(Page-level text extractions)
====

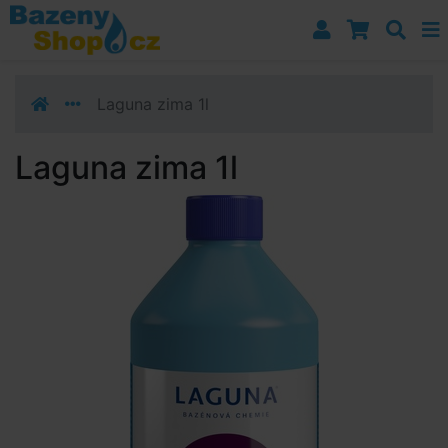
Přejít k navigaci
Přejít na obsah
Přejít k postrannímu sloupci
Klávesové zkratky
Laguna zima 1l
Laguna zima 1l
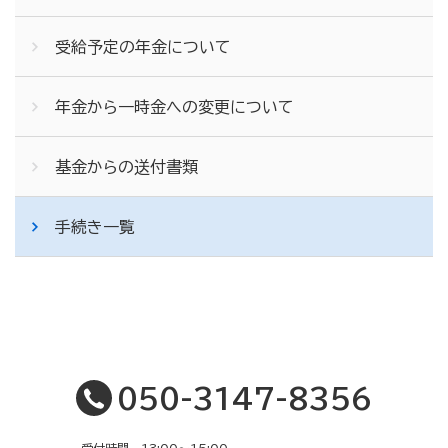
受給予定の年金について
年金から一時金への変更について
基金からの送付書類
手続き一覧
050-3147-8356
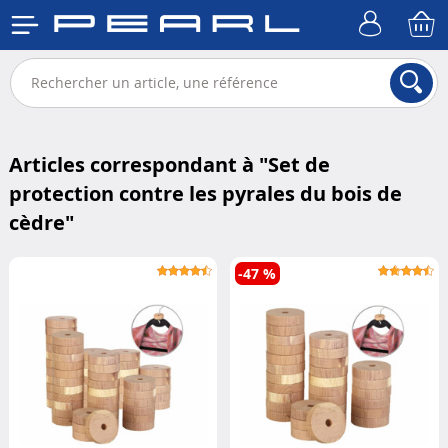
Articles correspondant à "
Set de
protection contre les pyrales du bois de
cèdre
"
-47 %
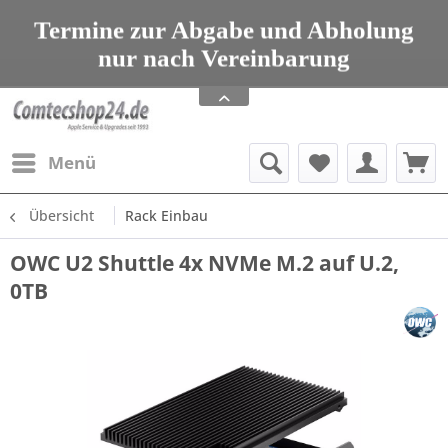
seit 1993 Tel: 08203 95 00 699
Termine zur Abgabe und Abholung
nur nach Vereinbarung
Apple Service, Upgrades und Zubehör
seit 1993 Tel: 08203 95 00 699
Menü
Übersicht
Rack Einbau
OWC U2 Shuttle 4x NVMe M.2 auf U.2,
0TB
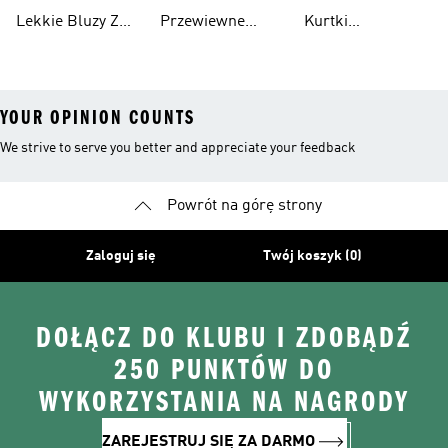
Wodoodporne
Lekkie Bluzy Z
Przewiewne
Kurtki
Kapturem
Skarpetki
Nieprzemakalny
YOUR OPINION COUNTS
We strive to serve you better and appreciate your feedback
Powrót na górę strony
Zaloguj się
Twój koszyk (0)
DOŁĄCZ DO KLUBU I ZDOBĄDŹ
250 PUNKTÓW DO
WYKORZYSTANIA NA NAGRODY
ZAREJESTRUJ SIĘ ZA DARMO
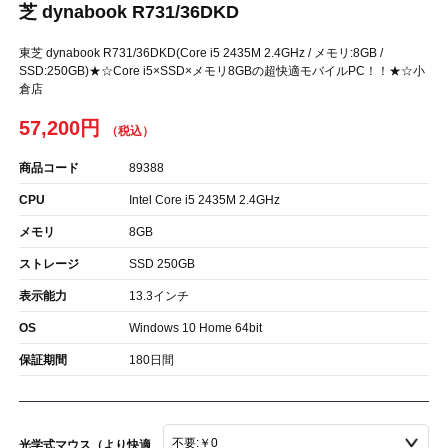
芝 dynabook R731/36DKD
東芝 dynabook R731/36DKD(Core i5 2435M 2.4GHz / メモリ:8GB /
SSD:250GB)★☆Core i5×SSD×メモリ8GBの超快適モバイルPC！！★☆小
倉店
57,200円
商品コード
89388
CPU
Intel Core i5 2435M 2.4GHz
メモリ
8GB
ストレージ
SSD 250GB
表示能力
13.3インチ
OS
Windows 10 Home 64bit
保証期間
180日間
光学式マウス（より快適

====

**DESCRIPTION OF THE TASK:** Match on "Přejít": copy every line in the records that has it.

**SOLUTION TO THIS EXERCISE:**
Přejít k navigaci
Přejít na obsah
Přejít k postrannímu sloupci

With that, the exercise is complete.